____ Excerpted passage

Microsoft has added services in a few areas, such as email and security, and it has been working to add host-ability into many of its server products.

Microsoft also has been dabbling in some entirely new areas, such as its managed services effort, which is handling a broader array of IT work for two companies. Since 2005, Microsoft has been managing the desktop computers for Energizer, handling things like helpdesk issues. Last year, the company added a second customer, XL Capital. The effort was initially part of its own IT department but has since been moved under the auspices of server and tools boss Bob Muglia.

"I wouldn't be surprised at all that there are some other offerings that are going to emerge," said Paul DeGroot, an analyst at market research firm Directions on Microsoft. "They'll probably look different from what Microsoft has done so far. This process was harder than they anticipated."

Ballmer also said in his speech to the financial community last week that it is hard to say just where things will go. "We will certainly roll that out," he said of the hosted Exchange, OCS and SharePoint service, but then added: "How quickly and how big the impact, again a little less clear visibility, but a very important opportunity for us of a subscription nature".

In some senses, Microsoft's move to offer services to big businesses makes sense. Unlike in the consumer arena, where it faces an uphill battle to catch up to Google, the enterprise is more Microsoft's home turf and an area where it already has broad relationships. That said, while most big businesses get software from Microsoft, they are more likely to get services from other companies such as IBM, Oracle and SAP.

Google has begun to show more interest in business services, however. On Thursday, the company announced a new bundle of application services aimed at businesses. The new hosted service, Google Apps Premier Edition, priced at $50 per user annually, includes email, spreadsheet and document creation tools, along with other business-oriented features.

Microsoft may see such revenue as a straightforward way to expand its business at a time when it is being pressured to grow faster.

"Microsoft is looking at the open-source thing and also looking at Oracle and IBM," DeGroot said. "It's looking at those companies and saying, why can't we do that?"

But such a move is also fraught with challenges, such as the potential impact Microsoft's service offerings will have on its partners, which get much of their revenue from services that they sell on top of Microsoft software.

Plenty of partners today, for example, offer either desktop management services, hosted Exchange or both.

________
____ Input data

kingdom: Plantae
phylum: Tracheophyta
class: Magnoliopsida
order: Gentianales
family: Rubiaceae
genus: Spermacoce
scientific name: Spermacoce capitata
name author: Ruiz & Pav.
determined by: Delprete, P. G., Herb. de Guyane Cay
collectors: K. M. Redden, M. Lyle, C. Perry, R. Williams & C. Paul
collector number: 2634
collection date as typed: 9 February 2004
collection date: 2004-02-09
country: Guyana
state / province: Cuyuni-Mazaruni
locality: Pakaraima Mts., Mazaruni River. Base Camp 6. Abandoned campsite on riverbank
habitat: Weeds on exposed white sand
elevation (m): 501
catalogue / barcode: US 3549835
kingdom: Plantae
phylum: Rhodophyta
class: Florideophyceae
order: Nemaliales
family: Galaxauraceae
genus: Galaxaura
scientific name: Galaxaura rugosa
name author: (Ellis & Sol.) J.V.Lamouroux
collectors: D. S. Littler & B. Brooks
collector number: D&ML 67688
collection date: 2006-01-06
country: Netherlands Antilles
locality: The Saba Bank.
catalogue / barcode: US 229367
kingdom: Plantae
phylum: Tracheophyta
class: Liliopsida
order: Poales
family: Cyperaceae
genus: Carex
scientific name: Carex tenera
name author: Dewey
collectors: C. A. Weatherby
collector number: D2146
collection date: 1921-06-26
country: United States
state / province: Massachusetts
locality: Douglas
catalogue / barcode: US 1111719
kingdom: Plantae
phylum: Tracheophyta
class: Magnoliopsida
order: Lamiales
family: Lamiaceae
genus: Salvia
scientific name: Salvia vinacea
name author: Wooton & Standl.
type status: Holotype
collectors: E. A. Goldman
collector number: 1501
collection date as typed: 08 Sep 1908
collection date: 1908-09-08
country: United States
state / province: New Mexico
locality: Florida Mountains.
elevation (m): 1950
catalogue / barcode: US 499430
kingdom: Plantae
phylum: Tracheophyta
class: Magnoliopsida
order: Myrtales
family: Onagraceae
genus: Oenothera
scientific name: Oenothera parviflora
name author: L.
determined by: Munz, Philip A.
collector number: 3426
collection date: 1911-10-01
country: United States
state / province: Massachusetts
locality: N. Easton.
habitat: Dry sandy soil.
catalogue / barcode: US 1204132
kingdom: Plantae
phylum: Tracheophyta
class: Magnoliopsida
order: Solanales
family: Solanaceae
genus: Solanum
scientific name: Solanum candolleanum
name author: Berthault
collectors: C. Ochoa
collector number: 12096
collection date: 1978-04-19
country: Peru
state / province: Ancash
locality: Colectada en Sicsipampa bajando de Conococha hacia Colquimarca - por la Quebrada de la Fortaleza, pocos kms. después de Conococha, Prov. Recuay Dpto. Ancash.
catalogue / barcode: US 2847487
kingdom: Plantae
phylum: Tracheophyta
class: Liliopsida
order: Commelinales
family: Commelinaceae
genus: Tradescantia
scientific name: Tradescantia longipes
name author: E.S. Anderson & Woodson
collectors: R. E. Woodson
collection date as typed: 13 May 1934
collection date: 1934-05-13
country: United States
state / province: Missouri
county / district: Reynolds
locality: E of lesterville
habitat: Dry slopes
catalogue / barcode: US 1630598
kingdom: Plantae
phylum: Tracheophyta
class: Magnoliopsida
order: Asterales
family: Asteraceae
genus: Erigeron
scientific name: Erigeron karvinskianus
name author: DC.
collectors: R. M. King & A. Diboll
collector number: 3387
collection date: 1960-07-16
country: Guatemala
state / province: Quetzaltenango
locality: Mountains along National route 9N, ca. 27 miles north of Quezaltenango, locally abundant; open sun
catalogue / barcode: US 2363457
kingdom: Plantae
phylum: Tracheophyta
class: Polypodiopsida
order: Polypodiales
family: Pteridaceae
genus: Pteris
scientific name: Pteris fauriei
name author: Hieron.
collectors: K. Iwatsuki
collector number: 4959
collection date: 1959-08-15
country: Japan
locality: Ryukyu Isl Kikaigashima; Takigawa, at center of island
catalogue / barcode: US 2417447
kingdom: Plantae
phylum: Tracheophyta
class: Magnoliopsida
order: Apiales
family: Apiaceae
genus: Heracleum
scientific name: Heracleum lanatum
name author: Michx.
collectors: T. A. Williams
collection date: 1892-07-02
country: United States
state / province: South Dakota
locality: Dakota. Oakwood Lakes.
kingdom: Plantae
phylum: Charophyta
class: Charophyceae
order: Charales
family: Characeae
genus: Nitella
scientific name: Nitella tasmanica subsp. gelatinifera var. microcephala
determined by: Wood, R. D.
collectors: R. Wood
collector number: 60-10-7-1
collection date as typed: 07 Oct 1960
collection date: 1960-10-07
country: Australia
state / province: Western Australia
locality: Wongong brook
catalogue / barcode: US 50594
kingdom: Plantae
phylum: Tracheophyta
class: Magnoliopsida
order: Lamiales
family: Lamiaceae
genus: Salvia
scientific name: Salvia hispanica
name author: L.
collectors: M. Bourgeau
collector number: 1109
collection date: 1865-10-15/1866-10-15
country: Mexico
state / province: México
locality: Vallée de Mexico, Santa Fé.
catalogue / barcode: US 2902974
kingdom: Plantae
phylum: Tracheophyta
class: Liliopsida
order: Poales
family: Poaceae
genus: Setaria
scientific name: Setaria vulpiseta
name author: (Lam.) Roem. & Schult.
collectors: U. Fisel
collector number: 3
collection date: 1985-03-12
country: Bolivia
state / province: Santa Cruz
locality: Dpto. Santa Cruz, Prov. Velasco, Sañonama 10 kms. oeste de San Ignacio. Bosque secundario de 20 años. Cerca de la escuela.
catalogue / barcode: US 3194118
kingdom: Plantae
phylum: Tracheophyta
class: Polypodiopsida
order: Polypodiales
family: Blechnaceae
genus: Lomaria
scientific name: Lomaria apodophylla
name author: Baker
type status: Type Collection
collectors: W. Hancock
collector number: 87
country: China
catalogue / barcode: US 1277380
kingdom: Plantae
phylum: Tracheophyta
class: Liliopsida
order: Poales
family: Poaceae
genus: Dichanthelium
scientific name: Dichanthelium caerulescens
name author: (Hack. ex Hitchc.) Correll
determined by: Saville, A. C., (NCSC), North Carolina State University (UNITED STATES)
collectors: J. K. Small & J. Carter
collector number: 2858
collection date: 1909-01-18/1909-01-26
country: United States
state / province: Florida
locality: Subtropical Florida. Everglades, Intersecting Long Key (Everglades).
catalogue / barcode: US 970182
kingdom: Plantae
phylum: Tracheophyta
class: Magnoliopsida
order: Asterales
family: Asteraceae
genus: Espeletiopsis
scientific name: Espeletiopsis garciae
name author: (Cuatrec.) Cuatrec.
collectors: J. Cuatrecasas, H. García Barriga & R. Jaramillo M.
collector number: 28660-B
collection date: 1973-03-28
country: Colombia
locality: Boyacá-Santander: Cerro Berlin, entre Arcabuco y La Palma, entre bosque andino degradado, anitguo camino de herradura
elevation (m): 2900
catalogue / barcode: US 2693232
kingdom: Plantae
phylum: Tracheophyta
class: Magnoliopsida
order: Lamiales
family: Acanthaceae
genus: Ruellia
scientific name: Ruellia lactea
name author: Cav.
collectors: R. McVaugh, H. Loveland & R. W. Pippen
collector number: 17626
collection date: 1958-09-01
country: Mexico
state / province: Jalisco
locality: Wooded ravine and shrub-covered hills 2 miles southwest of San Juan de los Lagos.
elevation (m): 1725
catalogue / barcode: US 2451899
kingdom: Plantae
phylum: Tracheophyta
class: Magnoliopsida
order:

________

§ Questions to answer
a: From the passage on Microsoft's business services, transcribe the text starting with "Google has begun" and going on through "of Microsoft software.".
b: For each statement below, say yes or no according to the passage on Microsoft's business services, and quote the words from it that decide the answer. (i) Microsoft began managing Energizer's desktop computers in 2005. (ii) Google Apps Premier Edition is priced at $50 per user per month. (iii) Microsoft's managed services effort now falls under Bob Muglia.

§ Answers in order
a:
Google has begun to show more interest in business services, however. On Thursday, the company announced a new bundle of application services aimed at businesses. The new hosted service, Google Apps Premier Edition, priced at $50 per user annually, includes email, spreadsheet and document creation tools, along with other business-oriented features.

Microsoft may see such revenue as a straightforward way to expand its business at a time when it is being pressured to grow faster.

"Microsoft is looking at the open-source thing and also looking at Oracle and IBM," DeGroot said. "It's looking at those companies and saying, why can't we do that?"

But such a move is also fraught with challenges, such as the potential impact Microsoft's service offerings will have on its partners, which get much of their revenue from services that they sell on top of Microsoft software.

b:
(i) Yes: "Since 2005, Microsoft has been managing the desktop computers for Energizer"
(ii) No: "priced at $50 per user annually"
(iii) Yes: "has since been moved under the auspices of server and tools boss Bob Muglia"